Non so esprimere il dolore che provo
ascoltando gli appelli di DJ Fabo, che potrebbe essere mio figlio. Dolore e
rabbia.
Scrivo oggi, quando ancora non so come finirà il suo viaggio in Svizzera verso la libertà, perché voglio parlarne sapendolo ancora vivo.
DJ Fabo vuole assolutamente morire. Ha implorato tutti. Eppure non c’è niente
da fare. Qualcuno decide per lui che no, non è giusto (ma per chi? Si può
sapere, esattamente?): non deve morire, non deve essere aiutato a morire e non
deve essere neanche accompagnato dove lo aiutano a morire. Sono irremovibili,
sicurissimi di essere dalla parte della ragione: deve vivere, perbacco!
Fabiano Antoniani – per tutti Dj Fabo, ma
per i suoi cari Fabiano - 40 anni, è un ex ragazzo allegro, un ex ragazzo
vulcanico, un ex ragazzo sportivo, un ex centauro, un ex broker, un ex
assicuratore, un ex DJ.
Adesso è tetraplegico e cieco: non può
vedere, non può muovere le braccia, le mani e le gambe. Non può neanche
suicidarsi, Fabiano. Ma può chiedere, implorare con disperazione, di liberarlo
da quella prigionia che gli altri si ostinano a chiamare “vita”.
Ci sono quattro domande che vorrei fare a
tutti, a ognuno di quelli che si battono per impedire l’eutanasia e che
sicuramente avranno da ridire su questo mio post.
La prima è “Che cosa significa vita?”.
La seconda è “Chi decide se la mia è
ancora vita?”.
La terza è “Ma se anche fosse vita, se per
VOI fosse vita, ma PER ME non lo è più, chi vi dà il diritto di OBBLIGARMI a
vivere?”.
La quarta è “Ma quando dite che non è
giusto, PER CHI, ESATTAMENTE, non è giusto?”
Vorrei esclamare a gran voce che sono
assolutamente favorevole all’eutanasia. Sono favorevole al testamento
biologico.
Sono convinta che tenere in vita una
persona che non può più fare nulla sia una crudeltà inaudita, per lui e per chi
lo ama. Come lo sarebbe uccidere una persona che ama vivere.
Sono convinta che ognuno debba decidere
della sua vita.
Credo che se ci sono persone che vivono
una disabilità anche gravissima e vogliono vivere, nessuno si sogna di dir loro
che la loro vita non è vita e che devono morire.

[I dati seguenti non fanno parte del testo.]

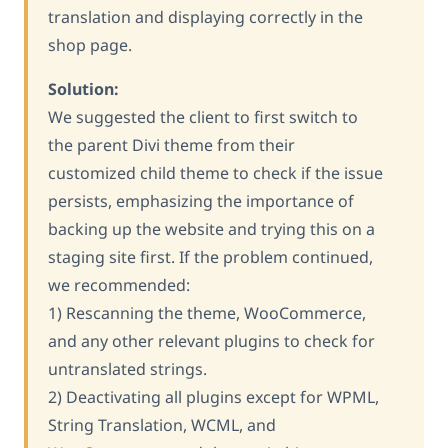
translation and displaying correctly in the
shop page.
Solution:
We suggested the client to first switch to
the parent Divi theme from their
customized child theme to check if the issue
persists, emphasizing the importance of
backing up the website and trying this on a
staging site first. If the problem continued,
we recommended:
1) Rescanning the theme, WooCommerce,
and any other relevant plugins to check for
untranslated strings.
2) Deactivating all plugins except for WPML,
String Translation, WCML, and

Ricordo benissimo la
meravigliosa Rosanna Benzi, tetraplegica, che visse 29 anni dentro un polmone
d’acciaio, ma seppe sorridere, combattere per i diritti dei disabili e scrivere
due libri. Meravigliosa. E allora? Che cosa significa? Che tutti dobbiamo
vivere come lei perché la vita è sacra? Ma "sacra" in che senso?
In che senso si impedisce a qualcuno di scegliere di morire portando qualche esempio di persone che si risvegliano dal coma? Che cosa c'entra? E quelli (la maggioranza) che non si risvegliano più?
Ma chi sono queste persone che si ergono a
giudici supremi? Se uno è tanto disperato da voler morire, perché qualcuno gli
dice “Devi continuare a soffrire, anche se soffri tanto da desiderare la
morte”?
Qualcuno oggi ha detto che lo Stato ragiona così: “Stai male? Stai malissimo? Ti aiuto io, ti do tutto il supporto per farti affrontare la malattia o la disabilità, ma non posso lasciarti morire”. Se ne avessi avuto voglia avrei riso forte. Ma in quale fiaba lo Stato dà tutto il supporto possibile? E poi: se anche fosse, e non potesse fare nulla? Lo Stato, per esempio, può far tornare la vista a Fabiano? Farlo camminare di nuovo? Farlo correre, mettere su musica, ridere, viaggiare? E se lui non vuole più vivere nella gabbia che ha avuto in sorte, che diritto ha lo Stato (o la Chiesa cattolica, o chiunque altro) di dirgli di no?
Caro, carissimo Fabiano, ti auguro con tutto il cuore di trovare la libertà.
P.S. Ore 11.40 del 27 febbraio 2017: Fabiano è finalmente libero.